● TASK DESCRIPTION: Please restate word for word, and with nothing added, the lines that run from the one holding "Ferienerlebnissen ist bei vielen" to the end of the entries below.

======== EXTRACTED MATERIAL ========

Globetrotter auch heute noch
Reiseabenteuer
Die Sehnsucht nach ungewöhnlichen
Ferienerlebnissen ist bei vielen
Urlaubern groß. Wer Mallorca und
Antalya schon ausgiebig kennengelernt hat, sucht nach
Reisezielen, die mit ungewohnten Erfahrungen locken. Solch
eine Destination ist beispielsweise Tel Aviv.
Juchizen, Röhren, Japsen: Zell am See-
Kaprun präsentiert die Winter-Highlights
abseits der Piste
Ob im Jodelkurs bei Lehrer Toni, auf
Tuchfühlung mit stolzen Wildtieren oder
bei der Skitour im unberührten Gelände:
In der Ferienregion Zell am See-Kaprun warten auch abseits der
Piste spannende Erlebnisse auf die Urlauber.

========

● TASK ANSWER:
Ferienerlebnissen ist bei vielen
Urlaubern groß. Wer Mallorca und
Antalya schon ausgiebig kennengelernt hat, sucht nach
Reisezielen, die mit ungewohnten Erfahrungen locken. Solch
eine Destination ist beispielsweise Tel Aviv.
Juchizen, Röhren, Japsen: Zell am See-
Kaprun präsentiert die Winter-Highlights
abseits der Piste
Ob im Jodelkurs bei Lehrer Toni, auf
Tuchfühlung mit stolzen Wildtieren oder
bei der Skitour im unberührten Gelände:
In der Ferienregion Zell am See-Kaprun warten auch abseits der
Piste spannende Erlebnisse auf die Urlauber.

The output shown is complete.